Texte de référence:
En mars 2011, au début de la guerre en Syrie, Paolo, avec sa communauté, a clairement œuvré pour une transition démocratique, progressive comme il le faisait depuis trente ans. Devant l’ampleur de la répression du régime face à des manifestants dans un premier temps pacifistes, ses prises de position individuelles contre le gouvernement lui ont valu d’être expulsé. Le moine Paolo s’est transformé en combattant, implorant toutes les chancelleries occidentales d’armer les rebelles pour éviter une islamisation extrémiste de la révolution. La plupart de ses prédictions se sont, hélas, réalisées, et nous en payons tous le prix.

Lorsque nous avons rédigé ensemble notre deuxième livre, à l’hiver 2013, sur la révolution syrienne, Paolo était littéralement hors de lui, presque fou d’impuissance ; cette guerre était une blessure intime, qui semblait renverser tout ce pour quoi il s’était battu jusque-là, tout ce en quoi il avait cru.  « Pour des raisons qui ont à voir avec l’engagement de ma vie, cette guerre civile ne porte pas seulement atteinte aux conditions minimales de vie pour les chrétiens orientaux, mes frères, qui se trouvent piégés entre deux camps, mais plus profondément, c’est une guerre civile qui déchire mon âme (…) Cette guerre civile m’est insupportable. Je voudrais faire quelque chose pour l’arrêter. (…) L’Oumma humaine devrait porter les blessures et les angoisses de l’Oumma musulmane, avec plus de miséricorde, de solidarité, car nous sommes tous embarqués sur cette planète fragile. Ne pas porter le poids les uns des autres, rend la vie insupportablement lourde ». Jusqu’au bout, Paolo a cru que la parole et le dialogue pouvaient être des armes efficaces, même face à ceux qui les refusaient.

Au Nord Liban, quelques jours avant sa disparition, j’avais rencontré des réfugiés syriens de Qsair, ville où il s’était rendu un an auparavant pour négocier la libération d’otages – avec succès. Quand ils ont su que j’avais écrit un livre avec lui, leur amitié m’était acquise. Il était leur héros. Celui qui « arrivait à passer dans des trous où une abeille ne serait pas passée» et enterrait avec eux leurs morts. Dans les yeux de ses hommes exilés et en colère, j’ai vu et compris son combat : « Quand vous verrez Paolo, dîtes-lui que les réfugiés de Qsair, musulmans et chrétiens, le bénissent. » Je ne l’ai pas revu depuis mais je lui avais raconté cette rencontre par mail, juste avant son départ pour Raqqa. Il m’a avoué avoir pleuré en pensant à eux et sans doute est-ce aussi pour eux qu’il est reparti. Alors aujourd’hui, mort ou vivant, je sais qu’il n’a pas échoué. Sa voix porte au-delà de lui.

Extrait des données:
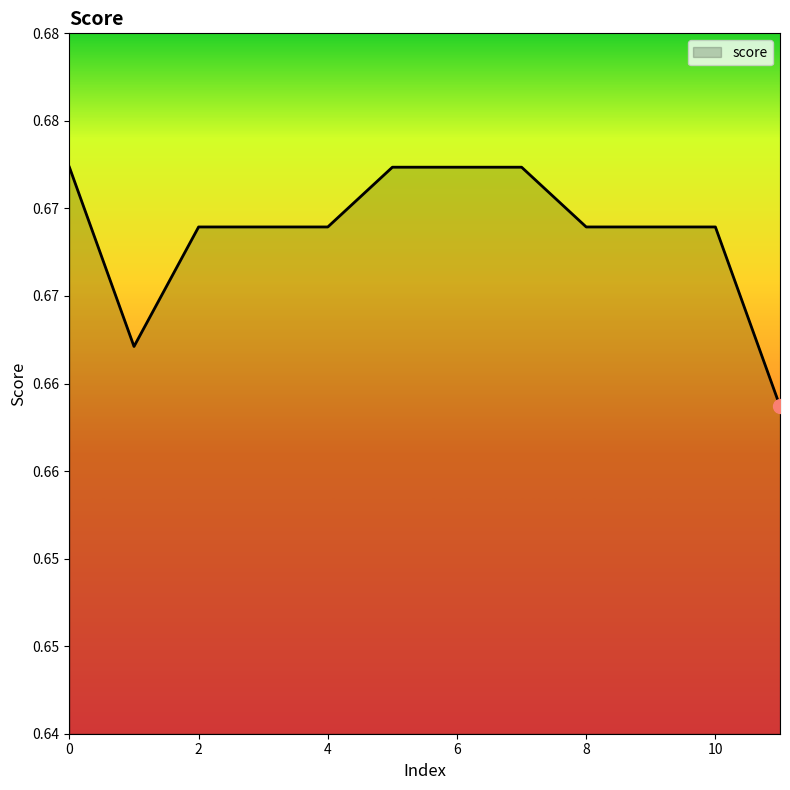

Does the chart display data point markers on the line(s)?

No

Consignes de l'exercice:
1. Mettez à jour le texte de référence : réécrivez la partie qui s'ouvre sur les mots « En mars 2011, au » et se termine par « tous le prix. », en remplaçant « rebelles » par « insurgés ».
2. Indiquez si chacune des affirmations suivantes est conforme au texte de référence, en répondant par oui ou par non et en citant les mots du texte qui le prouvent : (a) Paolo a été expulsé en raison de ses prises de position contre le gouvernement ; (b) le deuxième livre a été rédigé à l'été 2013 ; (c) à Qsair, Paolo n'avait pas réussi à obtenir la libération d'otages.

Corrigé des consignes:
1.
En mars 2011, au début de la guerre en Syrie, Paolo, avec sa communauté, a clairement œuvré pour une transition démocratique, progressive comme il le faisait depuis trente ans. Devant l’ampleur de la répression du régime face à des manifestants dans un premier temps pacifistes, ses prises de position individuelles contre le gouvernement lui ont valu d’être expulsé. Le moine Paolo s’est transformé en combattant, implorant toutes les chancelleries occidentales d’armer les insurgés pour éviter une islamisation extrémiste de la révolution. La plupart de ses prédictions se sont, hélas, réalisées, et nous en payons tous le prix.

2.
(a) Oui : « ses prises de position individuelles contre le gouvernement lui ont valu d’être expulsé ».
(b) Non : « Lorsque nous avons rédigé ensemble notre deuxième livre, à l’hiver 2013 ».
(c) Non : « pour négocier la libération d’otages – avec succès ».